You will never learn the terrible secret of Werewolf Island!
Christine Chung had a story in the New York Times yesterday:
There Are Holes on the Ocean Floor. Scientists Don’t Know Why.
Similar openings on the sea floor were first spotted 18 years ago along the Mid-Atlantic Ridge. Their origins remain unknown. Scientists are asking the public for their thoughts.
As a member of the public, my thoughts are: scientists are really at it this week. Scientists should chill for just like one second.
But this story reminded me of a newsletter I wrote between about October 2013 and February 2014, with a couple brief revivals after that. It was called Story Idea, and Jess Zimmerman described it as “..like being on Kilgore Trout's mailing list." Every day I sent a very brief snippet in the form of a creative writing prompt, although I wouldn’t call them useful writing prompts.
What I learned from this project, which overlapped with the first few months of Tabs, was that two daily newsletters is too much, even if one is just a sentence or two. And also that my subconscious is obsessed with hands, the deep ocean, and the insides of things not being what you’d expect.
Story Idea never had more than about 200 subscribers, but I bet every one of them is reading this, so I hope for you folks it’s a charming throwback to a simpler time. And for everyone else, this is part of my personal Lore, so here are some of my favorite Story Ideas.

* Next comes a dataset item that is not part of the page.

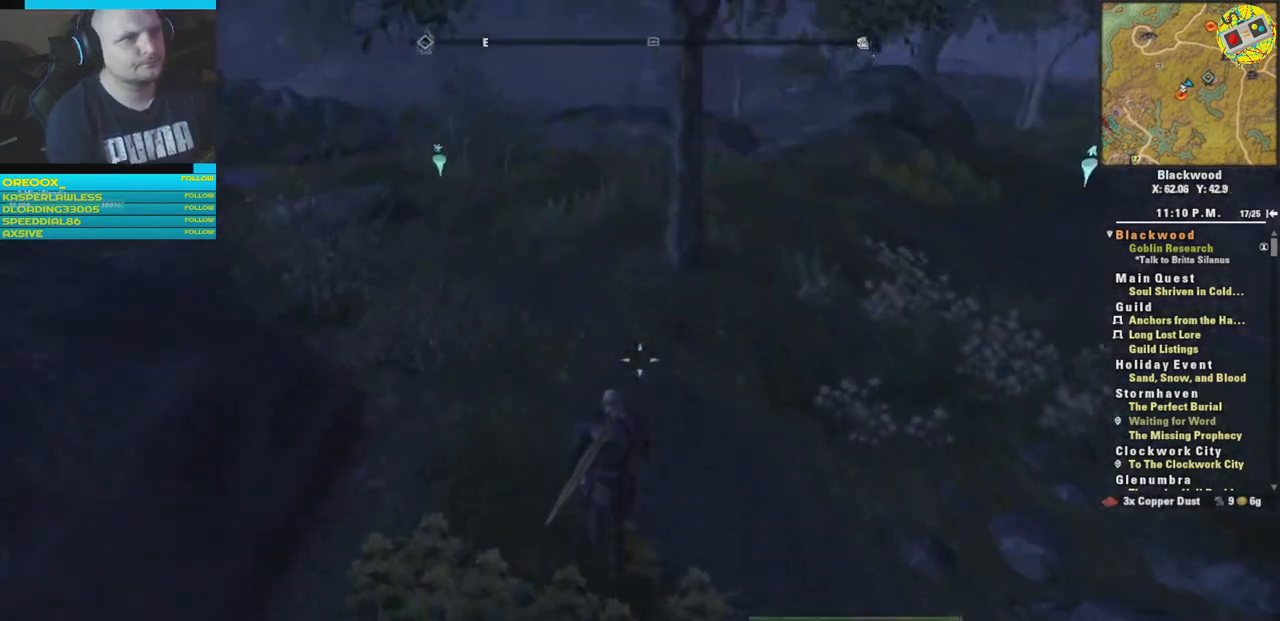
{"buttons": [], "left_stick": "up", "right_stick": "left", "events": [[317, "right_stick", "left"]]}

The stars are amazing tonight, look at them all. Wait, those aren't stars. Those are starfish! Millions of them, and they're all... glowing? And we're not looking up into space but down at the ocean. Wow, I really got all turned around on this whole situation. Those starfish sure are moving fast.
Aliens arrive on earth, ignore humanity, and go to war against the sharks. The aliens win and take up residence in the oceans. No one knows what they're doing down there, but we never knew what the sharks were doing either.
Your work-cycle tasks finished, you gaze down at the roiling cloud concealing the continents and oceans and wonder how long you can continue believing that mission control's silence is just another of their pranks.